The Physical Quality of the Christian Hope
The permanence of the soul, its continued life after death, was not in contention among the early Christians. Indeed, thanks in part to Plato, some form of belief in a spiritual afterlife was quite in fashion in the Greco-Roman culture where the Apostles proclaimed the Gospel.
The Apostle Paul, for his part, certainly anticipated an afterlife immediately following death. This persuasion prompted him to “desire to depart and be with Christ” (Philippians 1:23). This immediate afterlife was not, however, the true goal of Paul’s striving, which was, rather, to “attain to the resurrection from the dead” (3:11). Anyway, no early Christians—as far as we can tell—contested the expectation of an immediate afterlife.
When the Apostles proclaimed Jesus as risen, however, they did not mean that he had somehow survived in a spiritual state after his death on the Cross. They meant, quite plainly, “he rose again the third day according to the Scriptures” (1 Corinthians 15:4). It was an event, not a static condition.
Also, it was emphatically physical, not in the sense of induced by physical forces, but in the sense that it happened to the body. Had this not been the case, the Resurrection of Jesus would not have happened “according to the Scriptures.” The Resurrection-hope held out by Holy Scripture had to do with the body. When Isaiah prophesied, “Your dead shall live,” he went on to specify, “their corpses will arise” (Isaiah 26:19).
It was this physical quality of the Christian hope that proved to be too challenging for some of the brethren at Corinth. They summarized their argument with the sarcastic query. “How are the dead raised up? And with what body do they come?” (1 Corinthians 15:35)
What those individuals contested was not a belief in an afterlife, but the physical cosmology implicitly contained in the thesis, “the God of our fathers raised up Jesus” (Acts 5:30).

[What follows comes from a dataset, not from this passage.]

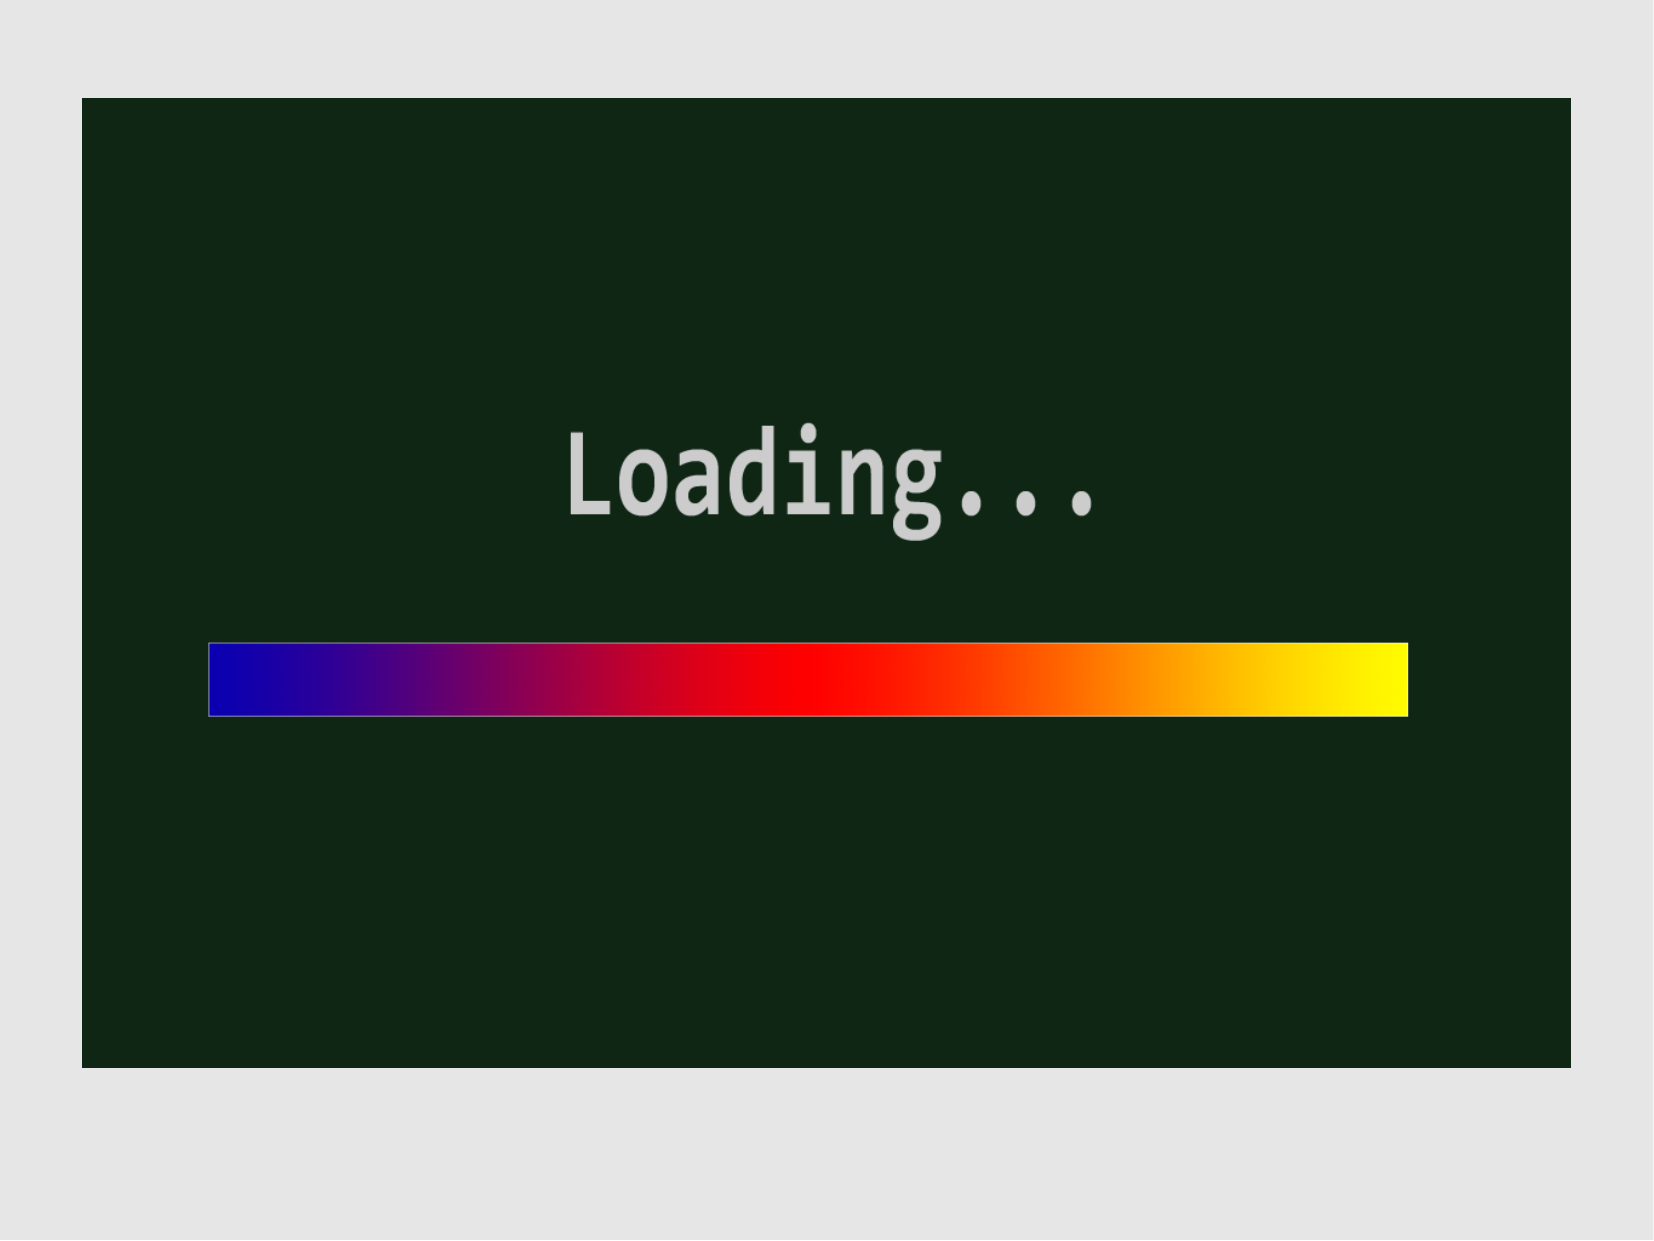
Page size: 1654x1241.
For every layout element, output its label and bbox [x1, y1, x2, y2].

picture [0, 98, 1653, 1095]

They were unable to grasp that the Gospel proclaimed this truth as a vindication of the whole created order.
Holy Scripture, after all, had not declared, “God approved of all the spiritual things He had made,” but, “God saw everything (kol) that He had formed, and indeed it was very good.” (Genesis 1:31).
It was in refuting the skeptics at Corinth that the Apostle Paul came to understand the Resurrection of Christ as God’s historical act for the purpose of rectifying the evils inflicted on the created order by Adam’s Fall. The Resurrection had to be physical, because death and corruption were physical.
Although it was a single event in history, the “logic” of the Resurrection implied that the whole material world, starting with the bodies of Christians, was destined for restoration and transformation through the risen and glorified flesh of Christ. This meant that the true and ultimate afterlife anticipated by Christians was not based on the immortality of the soul, but on the resurrection of the body.
In answering the Corinthian skepticism, Paul established the “logic” of the Resurrection in a chain of short hypothetical syllogisms. Within 1 Corinthians 15:12-19, the word “if” appears nine times, leading to the final inference, “If in this life only we have hope in Christ, we are of all men the most pitiable.”
At this point, Paul is ready to move from apologetics to theology, and he marks the transition with a formal “now”: “But now Christ is risen from the dead and has become the first fruits of those who have fallen asleep” (15:20).
To speak theologically means to address truth through the categories, the images, the questions, and the declarations of Holy Scripture. The Resurrection of Christ was not just a bare fact. It was a theological revelation. It happened “according to the Scriptures.” Because this was so, Paul consulted Holy Scripture, in order to grasp what the Resurrection meant.
It is most significant that the first Scripture he consulted on this matter was Genesis. Whereas St. Peter consulted the Book of Psalms for this purpose (Acts 2:24-36), Paul went back to one of the earliest episodes of biblical history, the account of the Fall: “For since death came through a man, through a man also came the resurrection of the dead. For as in Adam all die, even so in Christ all shall be made alive” (1 Corinthians 15:21-22).